19 En dit zeide Hij, betekenende, met hoedanigen dood hij God verheerlijken zou. En dit gesproken hebbende, zeide Hij tot hem: Volg Mij.
Jesus said this to show the death by which Peter was to honor God, and then he added, “Follow me.”
20 En Petrus, zich omkerende, zag den discipel volgen, welken Jezus liefhad, die ook in het avondmaal op Zijn borst gevallen was, en gezegd had: Heere! wie is het, die U verraden zal?
Peter turned around, and saw the disciple whom Jesus loved following – the one who at the supper leant back on the Master’s shoulder, and asked him who it was who would betray him.
21 Als Petrus dezen zag, zeide hij tot Jezus: Heere, maar wat zal deze?
Seeing him, Peter said to Jesus, “Master, what about this man?”
22 Jezus zeide tot hem: Indien Ik wil, dat hij blijve, totdat Ik kome, wat gaat het u aan? Volg gij Mij.
“If it is my will that he should wait until I come,” answered Jesus, “what has that to do with you? Follow me yourself.”
23 Dit woord dan ging uit onder de broederen, dat deze discipel niet zou sterven. En Jezus had tot hem niet gezegd, dat hij niet sterven zou, maar: Indien Ik wil, dat hij blijve, totdat Ik kome, wat gaat het u aan?
So the report spread among his followers that that disciple was not to die; yet Jesus did not say that he was not to die, but said “If it is my will that he should wait until I come, what has that to do with you?”

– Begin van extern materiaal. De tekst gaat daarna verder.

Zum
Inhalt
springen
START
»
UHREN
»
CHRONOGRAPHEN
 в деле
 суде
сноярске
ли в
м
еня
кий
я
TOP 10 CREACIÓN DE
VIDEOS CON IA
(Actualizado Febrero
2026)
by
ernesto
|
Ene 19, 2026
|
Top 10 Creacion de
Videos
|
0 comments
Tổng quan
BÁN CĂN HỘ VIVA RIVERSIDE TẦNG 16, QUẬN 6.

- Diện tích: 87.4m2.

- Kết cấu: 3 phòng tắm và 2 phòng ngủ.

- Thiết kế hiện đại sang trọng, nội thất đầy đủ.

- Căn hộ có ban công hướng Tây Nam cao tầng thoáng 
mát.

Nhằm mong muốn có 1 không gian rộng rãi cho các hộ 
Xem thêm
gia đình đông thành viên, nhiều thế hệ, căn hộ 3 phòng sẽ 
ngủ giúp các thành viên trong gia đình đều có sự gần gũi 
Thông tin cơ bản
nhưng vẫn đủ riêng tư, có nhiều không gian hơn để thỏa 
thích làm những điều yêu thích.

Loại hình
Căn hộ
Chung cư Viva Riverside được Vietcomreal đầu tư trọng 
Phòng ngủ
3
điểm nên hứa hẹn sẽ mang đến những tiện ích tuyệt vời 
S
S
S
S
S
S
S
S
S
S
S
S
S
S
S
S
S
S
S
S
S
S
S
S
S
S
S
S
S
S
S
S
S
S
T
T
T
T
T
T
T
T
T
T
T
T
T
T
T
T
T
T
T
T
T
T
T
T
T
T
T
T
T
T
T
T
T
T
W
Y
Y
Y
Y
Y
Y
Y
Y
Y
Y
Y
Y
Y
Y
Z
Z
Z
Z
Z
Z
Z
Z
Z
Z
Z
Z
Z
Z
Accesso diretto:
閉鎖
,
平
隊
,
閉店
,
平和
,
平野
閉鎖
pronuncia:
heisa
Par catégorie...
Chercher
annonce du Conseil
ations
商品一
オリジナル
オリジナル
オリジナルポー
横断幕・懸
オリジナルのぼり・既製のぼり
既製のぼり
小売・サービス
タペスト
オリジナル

24 Deze is de discipel, die van deze dingen getuigt, en deze dingen geschreven heeft; en wij weten, dat zijn getuigenis waarachtig is.
It is this disciple who states these things, and who recorded them; and we know that his statement is true.
25 En er zijn nog vele andere dingen, die Jezus gedaan heeft, welke, zo zij elk bijzonder geschreven wierden, ik acht, dat ook de wereld zelve de geschrevene boeken niet zou bevatten. Amen.
There are many other things which Jesus did; but, if every one of them were to be recorded in detail, I suppose that even the world itself would not hold the books that would be written.